Magari non piacerà quasi a nessuno, ma ormai sembra certo che la riforma previdenziale o meglio, la flessibilità in uscita che tanto è auspicata dagli italiani, se mai sarà fatta, seguirà la linea tracciata dall’APE. Quindi prestito pensionistico, intervento nel sistema delle banche e sacrifici chiesti ai pensionati che vogliono anticipare la pensione. Il meccanismo che è stato previsto per questa novità previdenziale non è ancora ben definito, perché se è vero che ci sono dei punti fermi a cui non è possibile cambiare niente, ci sono parti che è possibile limare, prima tra tutte le penalizzazioni chieste ai pensionati.

Costi, prestito e tre anni di sperimentazione

Il Governo che ha lanciato questa sua particolare idea di flessibilità, parte dal presupposto che questa sia l’unica via possibile per accontentare i lavoratori desiderosi di andare in pensione e le casse dello stato che non possono subire eccessive uscite. Sulla questione coperture quindi siamo ad un punto morto, perché l’idea di spesa dell’Esecutivo, che si aggira intorno ai 600 milioni, difficilmente potrà subire variazioni al rialzo. Evidente quindi che poche possibilità hanno le altre vie proposte da Damiano, Boeri e così via.

La flessibilità non potrà prescindere dal “low cost” per le casse statali.

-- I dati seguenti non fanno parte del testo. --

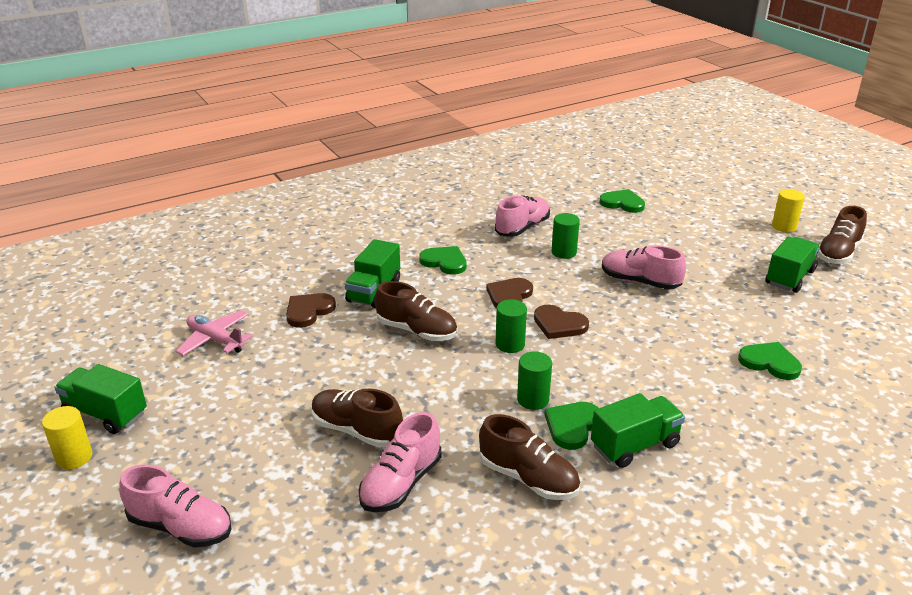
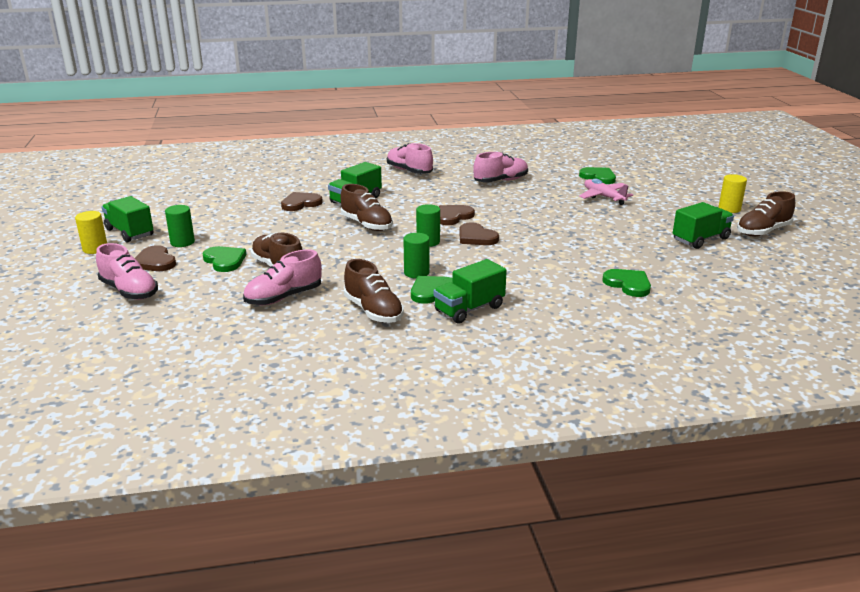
camera: 20 degrees right, 5 degrees down
pink plane [176,310,253,356] -> pink plane moved to [579,178,633,205]
green heart [419,246,466,275] -> green heart moved to [203,246,246,272]
green cylinder [552,213,580,259] -> green cylinder moved to [165,205,195,247]
green truck [591,393,685,468] -> green truck turned 150 degrees clockwise [434,259,507,324]
pink shoe [602,245,686,290] -> pink shoe moved to [387,143,433,174]
none -> brown heart [135,245,176,271]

Calmierare l’esborso poi, sottintende l’utilizzo del meccanismo prestito pensionistico, cioè accettare che la pensione in anticipo non venga pagata dall’Inps come sperava e continua a proporre proprio Damiano, ma da Banche ed Istituti di Credito. Anche qui, poche possibilità di inversioni di rotta perché questa è la via che sta cercando di mettere a punto il Governo, con INPS e Assicurazioni a fungere da garanzia per le banche e probabilmente, con l’onere della restituzione che graverà sui pensionati in anticipo. Ultimo punto fisso ed intoccabile della proposta di Governo è la sperimentazione, cioè la prova del funzionamento dell’APE. Infatti si partirà con il concedere l’anticipo per 3 anni a chi è nato tra il 1951 ed il 1953, in modo tale da verificare il funzionamento del meccanismo e l’appeal nei confronti dei pensionati, un po’ come successo già con opzione donna dove si attendono gli esiti del monitoraggio di settembre.

Dove si può intervenire?

Detto questo, cioè che l’unica via plausibile senza stanziare miliardi è questa, si può ragionare sulle penalizzazioni. Innanzitutto, sembra difficile da far capire alla popolazione il perché la pensione deve essere penalizzata se non la paga l’INPS. Infatti, la pensione pagata da una Banca sarà a tutti gli effetti un prestito che poi il cittadino, una volta in pensione perché avrà raggiunto l’età per la vecchiaia, dovrà restituire. Inoltre, sul meccanismo delle penalizzazioni si sta lavorando per non renderle universali, cioè uguali per tutti ma a scaglioni in base alla tipologia di lavoratore, quindi disoccupati da tempo, lavoratori vittime di aziende chiuse o fallite e lavoratori che per scelta vogliono lasciare il lavoro.

Su che sacrificio chiedere ai pensionati le idee non sono ancora ben chiare e si sta valutando anche se renderle differenti in base al reddito dei futuri pensionati. È allo studio anche la possibilità di erogare un anticipo a coloro che hanno versamenti alla cassa previdenziale complementare, in modo tale da ridurre anche della metà il prestito che riceveranno sotto forma di pensione dalle banche. Il Sottosegretario Nannicini ha dichiarato che si lavora incessantemente sul tema penalizzazioni e che non si è trovata ancora una soluzione ottimale per evitare di penalizzare troppo soggetti già in difficoltà economica. Inoltre, c’è sempre il vincolo europeo a cui non possiamo non dare la giusta importanza, perché sarà necessario l’ok di Bruxelles per questa flessibilità pensionistica.